While some companies have embraced social media, the vast majority are taking a more cautious approach. They are asking whether social media is a fad, or if it’s here to stay—and in the meantime relying in large part on time-tested techniques for gaining awareness and responding to customers and prospects. Social media frankly scares the bejesus out of many companies, and for good reasons—lack of control, unknown ROI, insufficient manpower and legal risks, to name a few.

So now we’re at this odd but exciting crossroads. In this direction is public relations, a known and proven entity, albeit dusty and boring and in need of a shot of adrenaline. Over here, we have this shiny new contender, social media. Seemingly the Holy Grail of Communications, it is fueled by constant barrage of messages, tools that primarily belong to someone else and mostly younger people without the scars to prove their worth. It feels a whole lot like the mid-to-late ‘90s, when crazy young bucks (like me) were starting web design firms and ranting like street preachers about how the Internet would change everything. It’s irrational exuberance all over again.

Do All Roads Lead To…Social Relations?

Where is all this headed?

Like Reese’s Peanut Butter Cups, public relations and social media seem destined to join forces. They are two great things that work even better together. PR desperately needed a hero, and social media swooped in like Superwoman at just the right moment—offering cheap, ubiquitous, direct communications tools to battle the Great Recession.

Ironically, the savvy new social media experts realized they needed PR to broaden their appeal beyond Facebook, LinkedIn, Twitter, YouTube and blogs (the social media equivalents of press releases). They are now seeking the maturity and wisdom of PR practitioners, as well as pursuing broad acceptance by people who control the communications’ purse strings.

PR and social media are in a virtual online horse race, without a clear winner. Google “public relations” and you get 35,000,000 results. “Social media” is close behind with 31,000,000 results. Note that the latter results were garnered in the last 2-3 years, compared to PR’s 100+. Granted, the web as we know it has been around since about 1996—which should still give PR a much larger lead than it currently enjoys.

My solution is for public relations and social media to walk down the aisle and join in holy matrimony as social relations. Google search results for “social relations”: 4,170,000

I predict that both of these professions can’t co-exist forever. Recall that social media started its short life as “social marketing.” Since those golden days of yesteryear, circa 2008, it has already had an identity crisis.
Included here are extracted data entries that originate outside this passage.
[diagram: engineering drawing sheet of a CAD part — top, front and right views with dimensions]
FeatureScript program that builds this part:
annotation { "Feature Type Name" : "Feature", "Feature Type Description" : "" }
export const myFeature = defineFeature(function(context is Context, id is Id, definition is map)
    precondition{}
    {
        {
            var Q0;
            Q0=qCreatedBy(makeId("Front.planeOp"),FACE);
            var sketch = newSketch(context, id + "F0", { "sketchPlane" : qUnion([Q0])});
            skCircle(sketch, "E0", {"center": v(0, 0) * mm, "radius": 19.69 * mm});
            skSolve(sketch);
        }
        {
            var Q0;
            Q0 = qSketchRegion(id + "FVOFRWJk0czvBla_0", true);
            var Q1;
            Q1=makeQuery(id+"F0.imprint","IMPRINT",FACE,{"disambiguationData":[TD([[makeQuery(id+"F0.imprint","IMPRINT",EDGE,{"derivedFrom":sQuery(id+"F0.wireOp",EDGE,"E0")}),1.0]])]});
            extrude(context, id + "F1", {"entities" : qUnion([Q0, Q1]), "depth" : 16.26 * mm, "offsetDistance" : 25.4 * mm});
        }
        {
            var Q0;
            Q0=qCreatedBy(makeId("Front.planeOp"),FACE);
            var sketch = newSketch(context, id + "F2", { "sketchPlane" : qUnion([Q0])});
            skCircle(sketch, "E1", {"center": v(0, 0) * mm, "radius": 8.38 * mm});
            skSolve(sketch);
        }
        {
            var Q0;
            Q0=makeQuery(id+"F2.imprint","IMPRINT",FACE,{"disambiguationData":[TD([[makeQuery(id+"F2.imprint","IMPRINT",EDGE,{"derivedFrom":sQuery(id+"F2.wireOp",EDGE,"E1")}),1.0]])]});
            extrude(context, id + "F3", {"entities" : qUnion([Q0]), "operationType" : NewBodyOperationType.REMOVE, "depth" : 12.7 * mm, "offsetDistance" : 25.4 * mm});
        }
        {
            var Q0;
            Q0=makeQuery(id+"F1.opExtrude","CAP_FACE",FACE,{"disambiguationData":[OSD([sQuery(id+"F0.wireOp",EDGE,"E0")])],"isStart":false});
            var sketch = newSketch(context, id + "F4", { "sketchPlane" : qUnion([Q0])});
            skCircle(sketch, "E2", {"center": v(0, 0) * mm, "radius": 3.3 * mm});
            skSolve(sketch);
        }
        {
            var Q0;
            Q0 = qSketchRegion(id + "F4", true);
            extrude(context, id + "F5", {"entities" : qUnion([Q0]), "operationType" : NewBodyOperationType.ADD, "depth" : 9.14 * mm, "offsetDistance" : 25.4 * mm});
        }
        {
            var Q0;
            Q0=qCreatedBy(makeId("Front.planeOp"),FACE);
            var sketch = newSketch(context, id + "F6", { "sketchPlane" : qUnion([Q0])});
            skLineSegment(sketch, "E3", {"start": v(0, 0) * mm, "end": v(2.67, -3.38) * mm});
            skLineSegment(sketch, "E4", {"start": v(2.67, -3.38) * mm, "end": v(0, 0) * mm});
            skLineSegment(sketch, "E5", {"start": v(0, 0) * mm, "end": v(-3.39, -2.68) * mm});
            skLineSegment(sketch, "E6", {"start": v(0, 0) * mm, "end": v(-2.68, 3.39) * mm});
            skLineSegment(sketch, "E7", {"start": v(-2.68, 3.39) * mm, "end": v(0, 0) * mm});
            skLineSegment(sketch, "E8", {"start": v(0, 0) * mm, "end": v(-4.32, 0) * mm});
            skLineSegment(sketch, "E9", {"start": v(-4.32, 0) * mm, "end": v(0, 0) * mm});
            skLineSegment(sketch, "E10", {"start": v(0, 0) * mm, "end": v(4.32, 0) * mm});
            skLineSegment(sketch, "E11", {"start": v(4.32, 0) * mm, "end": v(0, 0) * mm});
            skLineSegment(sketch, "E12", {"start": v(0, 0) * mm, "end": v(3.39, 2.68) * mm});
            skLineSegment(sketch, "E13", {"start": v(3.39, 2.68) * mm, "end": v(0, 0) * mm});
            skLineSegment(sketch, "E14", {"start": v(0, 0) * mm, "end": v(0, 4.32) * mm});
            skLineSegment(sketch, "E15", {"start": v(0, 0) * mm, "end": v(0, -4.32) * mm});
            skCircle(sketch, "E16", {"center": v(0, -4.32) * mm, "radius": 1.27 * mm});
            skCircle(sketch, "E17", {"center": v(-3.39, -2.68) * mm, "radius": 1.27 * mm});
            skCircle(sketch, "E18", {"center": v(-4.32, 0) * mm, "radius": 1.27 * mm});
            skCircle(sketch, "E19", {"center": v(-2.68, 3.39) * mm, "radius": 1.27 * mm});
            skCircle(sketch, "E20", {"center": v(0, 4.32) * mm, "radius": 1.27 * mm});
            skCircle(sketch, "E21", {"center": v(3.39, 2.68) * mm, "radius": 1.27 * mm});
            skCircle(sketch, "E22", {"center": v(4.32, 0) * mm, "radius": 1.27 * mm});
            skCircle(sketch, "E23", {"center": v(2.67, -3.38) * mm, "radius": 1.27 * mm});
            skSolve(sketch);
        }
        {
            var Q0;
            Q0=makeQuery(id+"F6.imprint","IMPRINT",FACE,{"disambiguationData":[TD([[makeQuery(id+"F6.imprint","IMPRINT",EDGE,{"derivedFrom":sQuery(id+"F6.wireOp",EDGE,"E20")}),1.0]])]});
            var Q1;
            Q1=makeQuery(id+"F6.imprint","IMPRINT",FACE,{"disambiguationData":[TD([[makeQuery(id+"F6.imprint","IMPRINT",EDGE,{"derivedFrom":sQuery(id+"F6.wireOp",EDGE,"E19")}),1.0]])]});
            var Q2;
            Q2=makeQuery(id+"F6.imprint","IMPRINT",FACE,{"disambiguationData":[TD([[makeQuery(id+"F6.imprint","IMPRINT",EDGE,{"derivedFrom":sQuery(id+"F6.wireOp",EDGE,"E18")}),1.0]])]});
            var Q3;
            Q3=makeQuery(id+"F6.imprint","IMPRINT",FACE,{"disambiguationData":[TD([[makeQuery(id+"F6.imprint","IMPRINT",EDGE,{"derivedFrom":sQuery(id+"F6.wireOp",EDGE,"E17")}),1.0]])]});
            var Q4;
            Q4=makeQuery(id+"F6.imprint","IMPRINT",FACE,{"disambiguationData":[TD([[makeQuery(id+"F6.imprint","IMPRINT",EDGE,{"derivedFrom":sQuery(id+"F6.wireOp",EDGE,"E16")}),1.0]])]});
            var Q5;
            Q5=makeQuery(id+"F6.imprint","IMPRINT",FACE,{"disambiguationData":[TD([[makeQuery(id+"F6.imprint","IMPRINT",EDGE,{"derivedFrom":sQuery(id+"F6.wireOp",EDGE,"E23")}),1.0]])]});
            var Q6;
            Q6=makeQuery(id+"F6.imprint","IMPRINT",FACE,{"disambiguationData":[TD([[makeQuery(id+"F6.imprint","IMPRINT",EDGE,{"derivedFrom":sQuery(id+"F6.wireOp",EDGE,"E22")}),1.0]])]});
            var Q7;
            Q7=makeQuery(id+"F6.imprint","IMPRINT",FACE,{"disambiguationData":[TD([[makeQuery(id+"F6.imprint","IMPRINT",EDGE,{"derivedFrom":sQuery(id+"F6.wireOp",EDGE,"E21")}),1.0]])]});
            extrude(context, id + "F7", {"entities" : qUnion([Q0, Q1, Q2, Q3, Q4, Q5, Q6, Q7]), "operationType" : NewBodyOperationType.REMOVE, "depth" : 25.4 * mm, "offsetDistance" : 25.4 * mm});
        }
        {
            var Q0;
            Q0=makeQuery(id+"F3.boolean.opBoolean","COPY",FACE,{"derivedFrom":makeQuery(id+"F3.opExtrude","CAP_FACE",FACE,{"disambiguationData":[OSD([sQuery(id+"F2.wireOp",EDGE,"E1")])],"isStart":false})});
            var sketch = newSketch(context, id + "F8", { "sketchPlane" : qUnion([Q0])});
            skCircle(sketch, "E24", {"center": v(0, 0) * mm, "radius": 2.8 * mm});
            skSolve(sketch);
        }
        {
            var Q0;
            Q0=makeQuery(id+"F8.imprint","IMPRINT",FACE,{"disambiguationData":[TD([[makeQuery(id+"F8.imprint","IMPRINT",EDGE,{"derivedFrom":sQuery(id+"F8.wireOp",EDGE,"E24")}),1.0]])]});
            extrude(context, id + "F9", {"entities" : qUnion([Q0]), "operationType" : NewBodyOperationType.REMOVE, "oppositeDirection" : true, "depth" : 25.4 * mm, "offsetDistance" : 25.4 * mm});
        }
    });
Both of these crafts/professions/disciplines would benefit and profit from a more unified moniker. Public relations is too stodgy to carry the flag for both, in my opinion. Hey kids, what would you rather study in college—social media or PR?

On the other hand, social media is too self-referential to tools (online media properties) vs. the actual usage of the tools and the holistic approach to “social media” as an evolutionary communications practice.

Social relations has a nice ring to it. Public media? Not so much. Ditto for social media relations.

Social should move to the forefront, replacing public and representing the new overarching framework for creating ongoing dialogues between companies and consumers.

Convincing proponents in either camp to accept a combined term will be challenging. PR will argue that it’s the proven profession. Social media will claim it is usurping the “old man.” But both can’t continue without forfeiting certain bragging rights and revenue to the opposing side. Years ago, integrated marketing was all the rage, then vanished when the Internet showed up. Suddenly everything splintered, with web design and later SEO firms and other specialists taking away big chunks of creativity, production and money from advertising, PR and marketing agencies.

If PR firms aren’t careful, they stand to lose out to social media experts. Likewise, social media professionals are at risk for becoming niche players.

Social relations would be the start of a beautiful new partnership, with companies and consumers as the real winners in a new era of open communications.